Hmm, I see that a fall of 1 mmol/L after an hour-and-a-half could eventually lead to a drop of about 3 mmol/L after 4 hours (i.e. down to 12 mmol/L).
That’s good to know. It looks unlikely I’ll be having a hypo before lunch, unless I did something to make the BGL drop faster than expected.
4. Options if BGL looking high
I could do a few different things here if I wanted to:
Keep checking BGL and see how accurate the model is at different time points.
Go for a quick walk if I want to get my BGL a bit lower.
Do nothing for now, but check BGL again after 2.5-3 hours and then decide something.
Maybe inject a bit of a correction dose now.
Obviously if my BGL seemed like it would be too low (hypo) after 4 hours I would do different things…
5. Options if BGL looking low
If my BGL fell 4 mmol/L after 1.5 hours, I might take action to prevent a hypo:
Let’s say my BGL fell 4.7 mmol/L after 1.5 hours. Going down that same column, I might expect a full drop of 15 mmol/L, which is obviously too much if my starting BGL was 15 mmol/L.
Maybe I’ll check my BGL again before 2.5 hours (which would be a drop of a bit less than 10 mmol/L) and make sure I eat something sugary before then – enough to cover at least 5 mmol/L for me.
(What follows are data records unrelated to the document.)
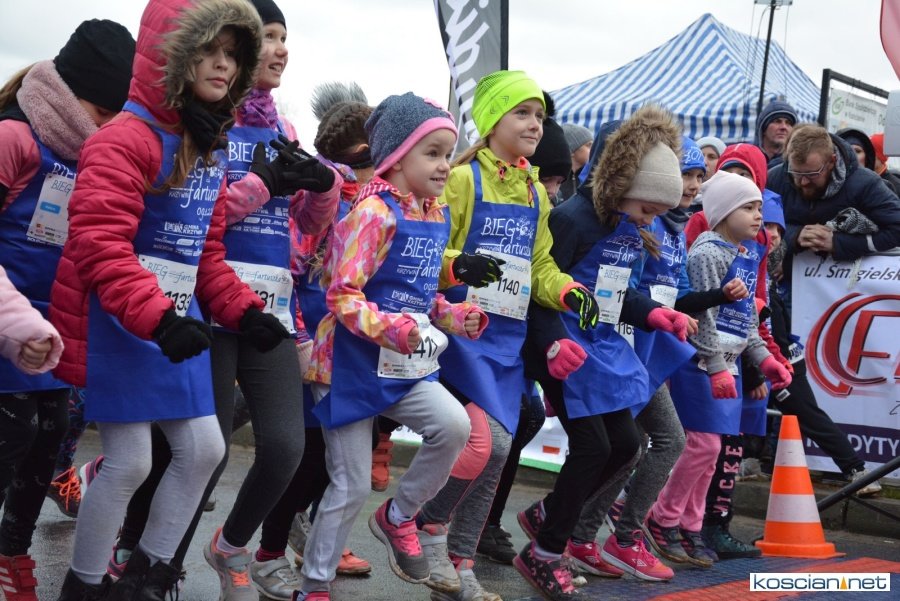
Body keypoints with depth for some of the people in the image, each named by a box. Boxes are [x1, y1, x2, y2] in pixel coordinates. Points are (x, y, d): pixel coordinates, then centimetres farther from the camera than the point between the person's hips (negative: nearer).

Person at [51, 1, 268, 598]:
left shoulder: (210, 148, 12)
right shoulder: (128, 137, -17)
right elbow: (97, 241, -27)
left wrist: (242, 308, 7)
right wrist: (156, 315, -35)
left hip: (178, 320, 9)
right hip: (116, 323, -9)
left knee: (204, 449, 9)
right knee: (129, 462, -3)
6. Options if BGL ‘on track’
Even if my BGL looks like it will drop by a good amount, I still find it useful to use the table for making a decision.
After 1.5 hours, perhaps my BGL has fallen 2.8 mmol/L, and after 4 hours, it fell 9 mmol/L (so I could go from 15 to 6 mmol/L – a nice number).
After 3 hours, I could have still done something like go for a walk or eat something or whatever – and I would’ve had good info about how much to eat or inject.